I go to a top-target (Harvard, Wharton), and there is this one kid who is the stupidest motherfucker on the planet; I'd be surprised if he could even spell finance, but his dad is a C-Level executive at a top BB. Thus, he has Wall Street firms sucking his dick. It quite sad.

 
higamaster24:

I go to a top-target (Harvard, Wharton), and there is this one kid who is the stupidest motherfucker on the planet; I'd be surprised if he could even spell finance, but his dad is a C-Level executive at a top BB. Thus, he has Wall Street firms sucking his dick. It quite sad.

Yet he goes to Harvard/Wharton and his dad is a C-Level exec at a BB. Go to your room and fap.

[quote]The HBS guys have MAD SWAGGER. They frequently wear their class jackets to boston bars, strutting and acting like they own the joint. They just ooze success, confidence, swagger, basically attributes of alpha males.[/quote]
 
higamaster24:

I go to a top-target (Harvard, Wharton), and there is this one kid who is the stupidest motherfucker on the planet; I'd be surprised if he could even spell finance, but his dad is a C-Level executive at a top BB. Thus, he has Wall Street firms sucking his dick. It quite sad.

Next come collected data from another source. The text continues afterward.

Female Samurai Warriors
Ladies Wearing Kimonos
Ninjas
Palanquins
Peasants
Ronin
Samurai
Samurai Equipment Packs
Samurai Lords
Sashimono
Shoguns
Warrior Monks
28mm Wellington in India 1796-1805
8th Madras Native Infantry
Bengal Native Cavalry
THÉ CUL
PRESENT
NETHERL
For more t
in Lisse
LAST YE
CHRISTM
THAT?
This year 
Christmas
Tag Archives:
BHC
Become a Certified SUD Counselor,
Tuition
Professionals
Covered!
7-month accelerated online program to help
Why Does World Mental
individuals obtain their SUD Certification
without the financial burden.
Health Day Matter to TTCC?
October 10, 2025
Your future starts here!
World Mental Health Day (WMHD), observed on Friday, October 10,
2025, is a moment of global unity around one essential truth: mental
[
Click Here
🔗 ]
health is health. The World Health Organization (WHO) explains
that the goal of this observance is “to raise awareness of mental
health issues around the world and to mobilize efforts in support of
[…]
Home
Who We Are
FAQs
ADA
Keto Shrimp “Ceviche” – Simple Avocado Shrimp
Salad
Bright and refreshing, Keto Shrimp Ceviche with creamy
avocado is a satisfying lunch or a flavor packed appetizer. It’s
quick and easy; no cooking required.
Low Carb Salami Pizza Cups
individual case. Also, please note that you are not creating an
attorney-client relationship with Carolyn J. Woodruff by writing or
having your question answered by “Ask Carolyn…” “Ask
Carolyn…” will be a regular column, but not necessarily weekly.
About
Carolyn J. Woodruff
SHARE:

I only believe you if you mention that kid's name.

 

@higamaster24

Congrats, you found out how the world works. I'd worry less about the dumb rich kid and focus more on putting yourself in position to do what you want to do. The kid will probably still make an ok analyst. The job requirements of most analyst positions, regardless of division, can be taught to anyone with above average intelligence. The hard part is getting the job.

I would agree with you, but then we'd both be wrong.
 

Some do, some don't. The odds are higher for sure. The odds are also higher that this kind of thing is what they'll do: http://www.latimes.com/nation/nationnow/la-na-nn-affluenza-anger-lawsui…

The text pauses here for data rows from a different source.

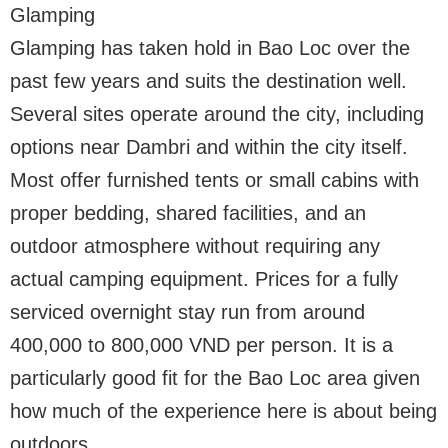
Glamping
Glamping has taken hold in Bao Loc over the
past few years and suits the destination well.
Several sites operate around the city, including
options near Dambri and within the city itself.
Most offer furnished tents or small cabins with
proper bedding, shared facilities, and an
outdoor atmosphere without requiring any
actual camping equipment. Prices for a fully
serviced overnight stay run from around
400,000 to 800,000 VND per person. It is a
particularly good fit for the Bao Loc area given
how much of the experience here is about being
outdoors.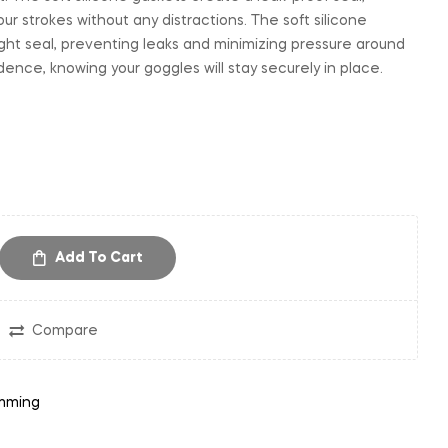
our strokes without any distractions. The soft silicone
ght seal, preventing leaks and minimizing pressure around
ence, knowing your goggles will stay securely in place.
Add To Cart
Compare
mming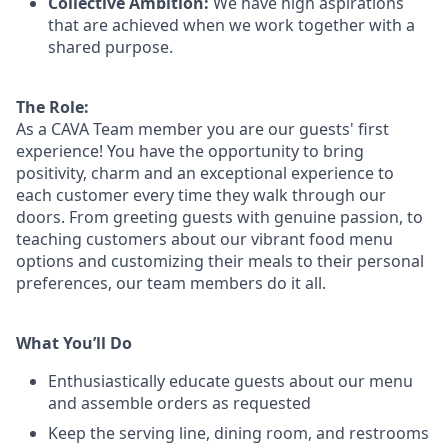
Collective Ambition:
We have high aspirations
that are achieved when we work together with a
shared purpose.
The Role:
As a CAVA T
eam member
you are our
guests'
first
experience! You
have the opportunity to
bring
positivity, charm and an exceptional experience to
each
customer
every time they walk through our
doors.
From greeting guests with genuine passion, to
teaching customers about
our
vibrant
food menu
options
and customizing
their meals to
their personal
preferences, our
team members do it all.
What You’ll Do
Enthusiastically educate guests about our menu
and assemble orders as requested
Keep the serving line, dining room, and restrooms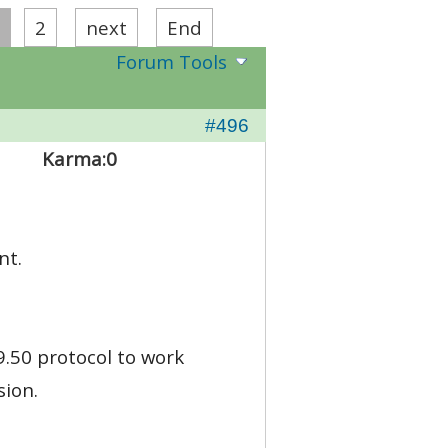
2
next
End
Forum Tools
#496
Karma:
0
nt.
.50 protocol to work
sion.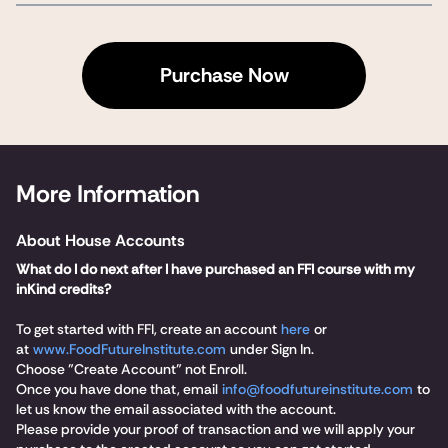
Purchase Now
More Information
About House Accounts
What do I do next after I have purchased an FFI course with my
inKind credits?
To get started with FFI, create an account
here
or
at
www.FoodFutureInstitute.com
under Sign In.
Choose "Create Account" not Enroll.
Once you have done that, email
info@foodfutureinstitute.com
to
let us know the email associated with the account.
Please provide your proof of transaction and we will apply your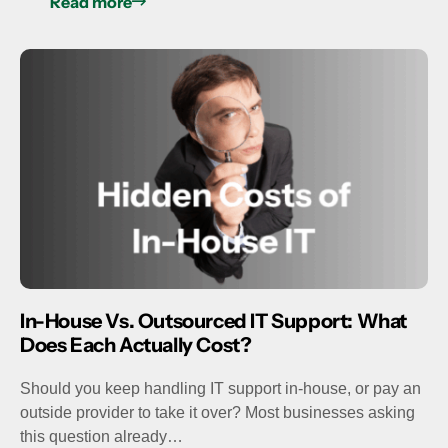
Read more
In-House Vs. Outsourced IT Support: What
Does Each Actually Cost?
Should you keep handling IT support in-house, or pay an
outside provider to take it over? Most businesses asking
this question already…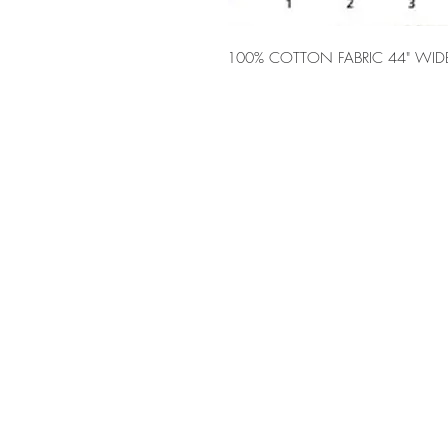
100% COTTON FABRIC 44" WID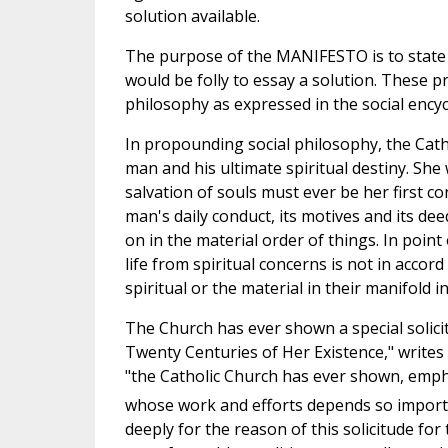
solution available.
The purpose of the MANIFESTO is to state c
would be folly to essay a solution. These pri
philosophy as expressed in the social encycli
In propounding social philosophy, the Catho
man and his ultimate spiritual destiny. She 
salvation of souls must ever be her first c
man's daily conduct, its motives and its d
on in the material order of things. In point
life from spiritual concerns is not in accord 
spiritual or the material in their manifold i
The Church has ever shown a special solicit
Twenty Centuries of Her Existence," writes
"the Catholic Church has ever shown, emphas
whose work and efforts depends so important
deeply for the reason of this solicitude for 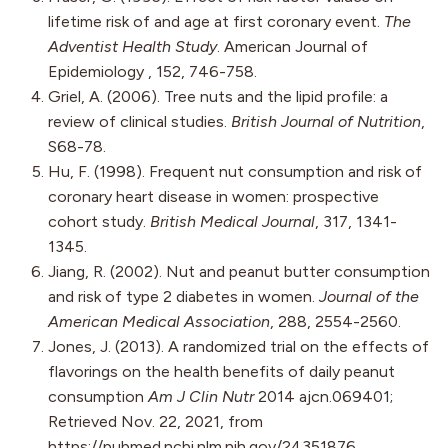
lifetime risk of and age at first coronary event.
The
Adventist Health Study
. American Journal of
Epidemiology , 152, 746-758.
Griel, A. (2006). Tree nuts and the lipid profile: a
review of clinical studies.
British Journal of Nutrition
,
S68-78.
Hu, F. (1998). Frequent nut consumption and risk of
coronary heart disease in women: prospective
cohort study.
British Medical Journal
, 317, 1341-
1345.
Jiang, R. (2002). Nut and peanut butter consumption
and risk of type 2 diabetes in women.
Journal of the
American Medical Association
, 288, 2554-2560.
Jones, J. (2013). A randomized trial on the effects of
flavorings on the health benefits of daily peanut
consumption
Am J Clin Nutr
2014 ajcn.069401;
Retrieved Nov. 22, 2021, from
https://pubmed.ncbi.nlm.nih.gov/24351876.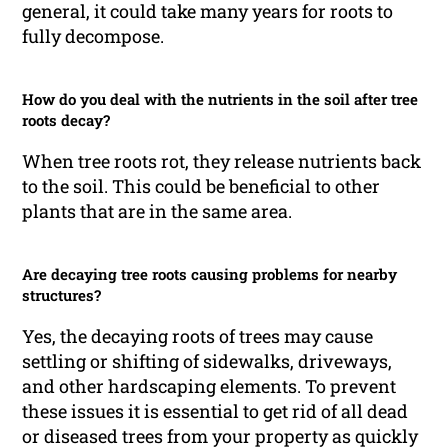
general, it could take many years for roots to
fully decompose.
How do you deal with the nutrients in the soil after tree
roots decay?
When tree roots rot, they release nutrients back
to the soil. This could be beneficial to other
plants that are in the same area.
Are decaying tree roots causing problems for nearby
structures?
Yes, the decaying roots of trees may cause
settling or shifting of sidewalks, driveways,
and other hardscaping elements. To prevent
these issues it is essential to get rid of all dead
or diseased trees from your property as quickly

Mind you this is Texas, where all sorts of crazy people are roaming around with heavy firepower and may very likely take this punk out.

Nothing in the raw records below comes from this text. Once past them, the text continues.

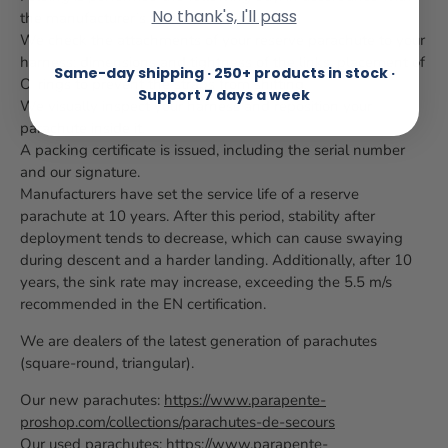
No thank's, I'll pass
the manufacturer’s folding manual.
We check the attachments of your reserve parachute to your
harness: dimensions and tightness of the links, placement of
Same-day shipping · 250+ products in stock ·
O-rings to prevent the straps from shifting.
Support 7 days a week
We visually inspect your harness and reposition your
parachute inside it.
A packing certificate is issued, including the serial number
and our signature.
Manufacturers have set the service life of a reserve
parachute at 10 years. After this period, stability after
deployment tends to decrease, which can cause swaying
during descent and a harder landing. Additionally, after 10
years, the sink rate may increase, exceeding the 5.5 m/s
recommended in the EN certification.
We are dealers of the latest generation of parachutes
(square-round, triangular).
Our new parachutes:
https://www.parapente-
proshop.com/collections/parachutes-de-secours
Our used parachutes:
https://www.parapente-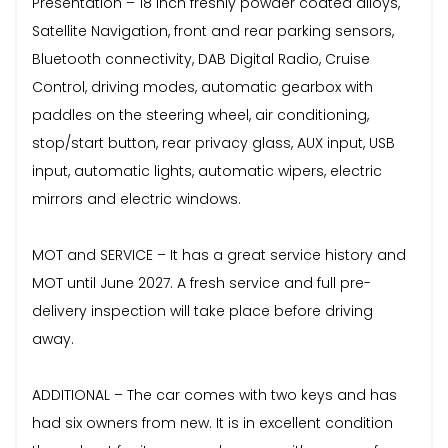
Presentation – 18 inch freshly powder coated alloys,
Satellite Navigation, front and rear parking sensors,
Bluetooth connectivity, DAB Digital Radio, Cruise
Control, driving modes, automatic gearbox with
paddles on the steering wheel, air conditioning,
stop/start button, rear privacy glass, AUX input, USB
input, automatic lights, automatic wipers, electric
mirrors and electric windows.
MOT and SERVICE – It has a great service history and
MOT until June 2027. A fresh service and full pre-
delivery inspection will take place before driving
away.
ADDITIONAL – The car comes with two keys and has
had six owners from new. It is in excellent condition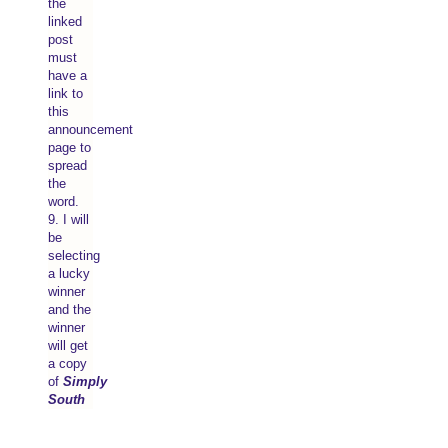
the
linked
post
must
have a
link to
this
announcement
page to
spread
the
word.
9. I will
be
selecting
a lucky
winner
and the
winner
will get
a copy
of
Simply
South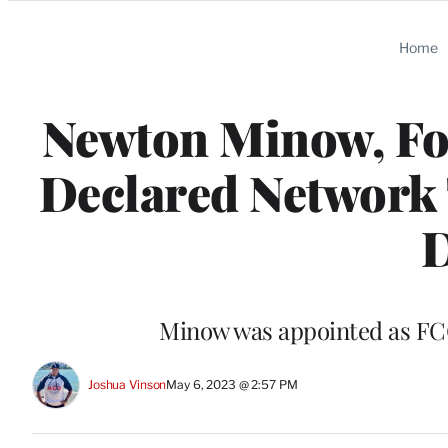
Categories
Home
Newton Minow, F
Declared Network T
D
Minow was appointed as FCC 
Joshua Vinson
May 6, 2023 @ 2:57 PM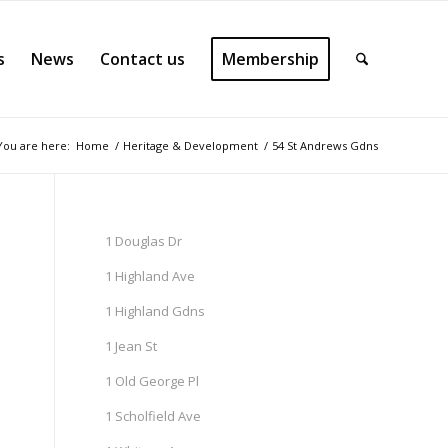
s
News
Contact us
Membership
You are here:
Home
/
Heritage & Development
/
54 St Andrews Gdns
1 Douglas Dr
1 Highland Ave
1 Highland Gdns
1 Jean St
1 Old George Pl
1 Scholfield Ave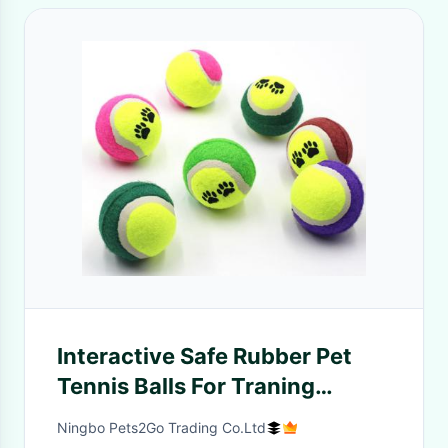
Interactive Safe Rubber Pet
Tennis Balls For Traning
Exercise Playing
Ningbo Pets2Go Trading Co.Ltd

Look. Some of the MD's here come from poverty, others come from wealth. The bottom line is that if you find a way to make money, you'll be fine. If not, or if you don't think you can, or if you just don't want to....then pick another job. That's all I can say.

Get busy living
 
stjohnsla:

We've all heard the stories of the rich and privileged kids who squander their money and not taking life seriously. But what about those super wealthy's offsprings who work hard and attend target schools? Does this subset of people have any advantage if they would like to pursuit a career in Banking?

Rich kids know about high finance earlier. That is an enormous advantage.

 

Definitely. I went to the most prestigious school in Europe for a a year or two and there where kids had already sorted out their wall street careers before year 12. Some of the high school internships are only organized by parents and only available to kids at that certain school.

I knew some students at school whose parents have jobs ranging from owning private banks to being partners at big four or BB or PE firms to being oil executives. They have it made out HOWEVER they undergo a different type of pressure. They have to constantly prove they are worthy of being their parents child. You might think that sounds stupid as hell but dont knock it if you have not suffered it. That pressure is ok if you are smart but not everyone is smart. Not everyone wants a office job. Also anything you achieve is perceived as being handed down to you by your parents, this is the worst bit. Take that stupid kid at Wharton or Harvard. Its not his fault he is in the situation he is in. If someone gave you the opportunity to attend Harvard you would not say "umm let me check my GPA first and make sure I have enough Extra curricula activities" would you? You would jump at the opportunity.